Hang on, though. This should be over within two weeks. The main cause is that big banks are trying to shrink their balance sheets by the end of the annual financial reporting period, Dec. 31. In other words, they want to do less lending, as well as less borrowing. Shrinking their balance sheets can reduce the surcharges that regulators impose on them for bigness—on the theory that size equates to risk.

I asked Zoltan Pozsar, a research analyst at Credit Suisse Group AG, if there was any reason for members of the public to worry about the dollar shortage. His answer was succinct. “No.”

This Dollar Shortage Isn’t Likely to Last

“This is related to a fairly short-term phenomenon,” says Mark Cabana, head of U.S. short-term rates strategy at Bank of America Merrill Lynch. That seems to be the case. As the chart shows, the same thing happened at the ends of 2015 and 2016.

After briefly rising to 0.99 percentage point on Dec. 15, the basis of the 3-month basis swap between the dollar and the euro retreated to 0.56 percentage point on Dec. 20. 

A cross-currency basis swap is an interesting derivative. It’s typically used by companies or investors who want dollars but can’t or don’t want to borrow them directly. Instead they borrow in another currency—say, the euro—and enter a swap agreement with someone else who has the dollars they want. A company that borrowed euros would turn them over to its counterparty and get dollars in exchange, agreeing to swap back at some set time in the future, from three months to five years or more. 

Theoretically there should be no easy money for either side in a transaction such as this. Moves on the currency side of the deal and the interest-rate side of the deal should precisely offset each other. If you lock in an attractive forward exchange rate when you enter the swap agreement, you will have to put up with a lower interest rate. If this weren’t the case, it would be possible to make a quick profit by exploiting the discrepancy through arbitrage. This is called the theory of covered interest parity, and it “is the closest thing to a physical law in international finance,” according to an article last year in the Bank for International Settlements’ Quarterly Review.

But as the Quarterly Review authors acknowledged, the iron law of the no-arbitrage condition is routinely flouted.  The chart makes that clear.

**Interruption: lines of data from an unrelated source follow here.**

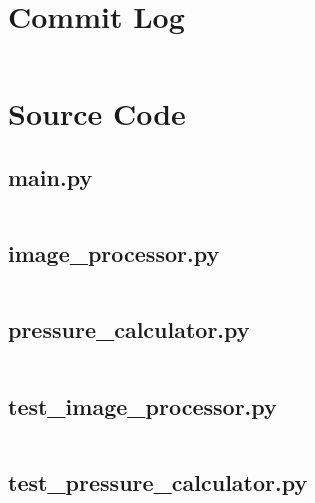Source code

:\section{Commit Log}\label{app:commit_log}
\inputminted[breaklines=true]{text}{../git_log.txt}
\clearpage
\section{Source Code}
	\subsection{main.py}
		\inputminted[breaklines,
					linenos,
					frame=lines,
					fontsize=\footnotesize]{python}{../code/final_program/main.py}
	\subsection{image\_processor.py}
		\inputminted[breaklines,
					linenos,
					frame=lines,
					fontsize=\footnotesize]{python}{../code/final_program/image_processor.py}
	\subsection{pressure\_calculator.py}
		\inputminted[breaklines,
					linenos,
					frame=lines,
					fontsize=\footnotesize]{python}{../code/final_program/pressure_calculator.py}
	\subsection{test\_image\_processor.py}
		\inputminted[breaklines,
					linenos,
					frame=lines,
					fontsize=\footnotesize]{python}{../code/final_program/test_image_processor.py}
	\subsection{test\_pressure\_calculator.py}
		\inputminted[breaklines,
					linenos,
					frame=lines,
					fontsize=\footnotesize]{python}{../code/final_program/test_pressure_calculator.py}
\clearpage




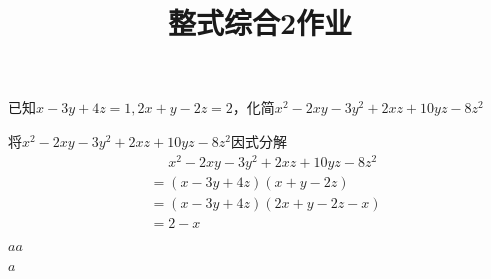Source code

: \documentclass[windows,csize4]{BHCexam}
\title{整式综合2作业}
\begin{document}
\maketitle


\begin{groups}
    \begin{questions}[]

        \question[5] 已知$x-3y+4z=1,2x+y-2z=2$，化简$x^2-2xy-3y^2+2xz+10yz-8z^2$
        \begin{solution}{0.5cm}
            \methodonly 将$x^2-2xy-3y^2+2xz+10yz-8z^2$因式分解
            \[
                \begin{aligned}
                    &\phantom{=} x^2-2xy-3y^2+2xz+10yz-8z^2 \\ 
                    &=(x-3y+4z)(x+y-2z) \\ 
                    &=(x-3y+4z)(2x+y-2z-x) \\ 
                    &=2-x
                \end{aligned}
            \]
        \end{solution}
        \vspace{3.5cm}








        \question[5] $aa$
        \begin{solution}{0.5cm}
            \methodonly $a$
        \end{solution}
        \vspace{3.5cm}

    \end{questions}

\end{groups}


\label{lastpage}
\end{document}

The “basis” in the chart represents the discrepancy between the cost of borrowing dollars directly vs. obtaining them through the foreign-exchange market. The basis would always be zero if the law worked perfectly. Clearly it doesn’t. A big reason is that the banks, which could profit by providing dollars on advantageous terms, don’t want to take on any new transactions at year’s end.

One strong indication that the dollar squeeze is nothing to worry about, says Bank of America’s Cabana, is that other parts of the financial markets are showing no signs of stress. The Chicago Board Options Exchange Volatility Index, or VIX, which is often called the fear index, spiked wildly the last two times there was a big move in cross-currency basis swaps, i.e. in 2008 and 2011. This year the VIX is trending near record lows.